Every record must be restated exactly. Drop the images.

- [SUPPLIED RECORDS]
>>>

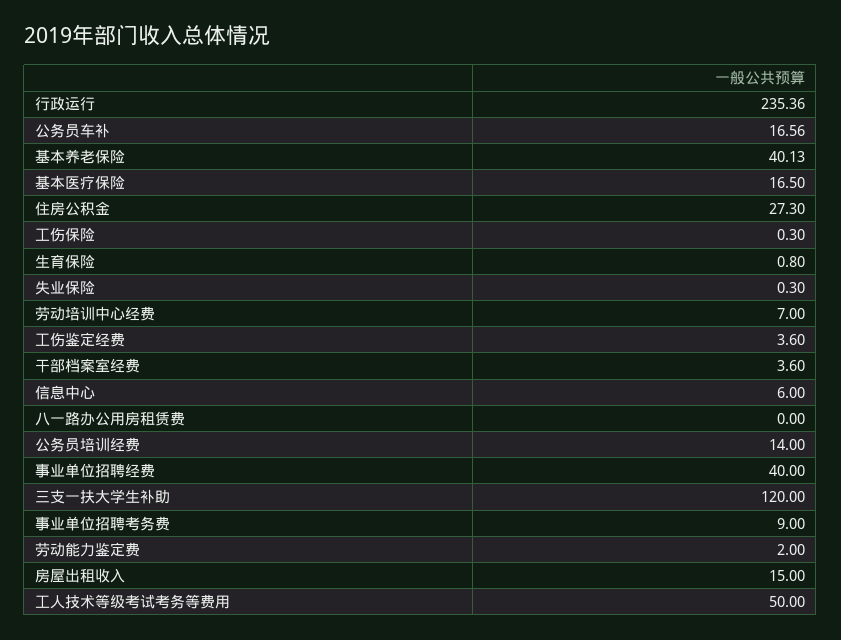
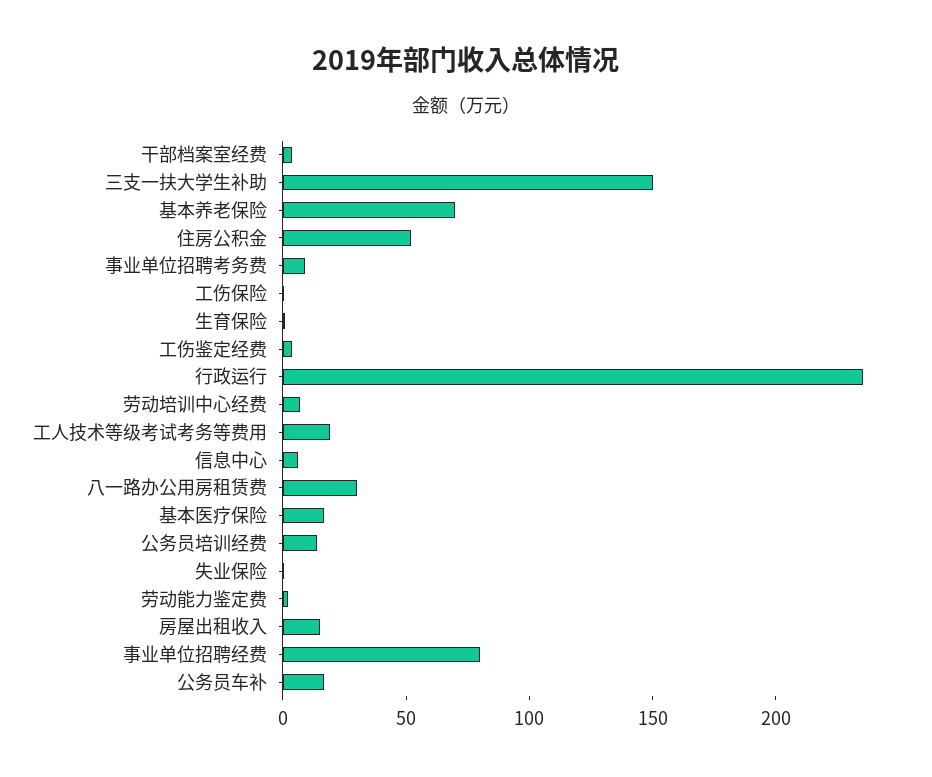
基本养老保险: 40.13 -> 70
住房公积金: 27.3 -> 50
八一路办公用房租赁费: 0 -> 30
事业单位招聘经费: 40 -> 80
三支一扶大学生补助: 120 -> 150
工人技术等级考试考务等费用: 50 -> 20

<<<

- [EXERCISE SOLUTION]
基本养老保险: 40.13 -> 70
住房公积金: 27.3 -> 50
八一路办公用房租赁费: 0 -> 30
事业单位招聘经费: 40 -> 80
三支一扶大学生补助: 120 -> 150
工人技术等级考试考务等费用: 50 -> 20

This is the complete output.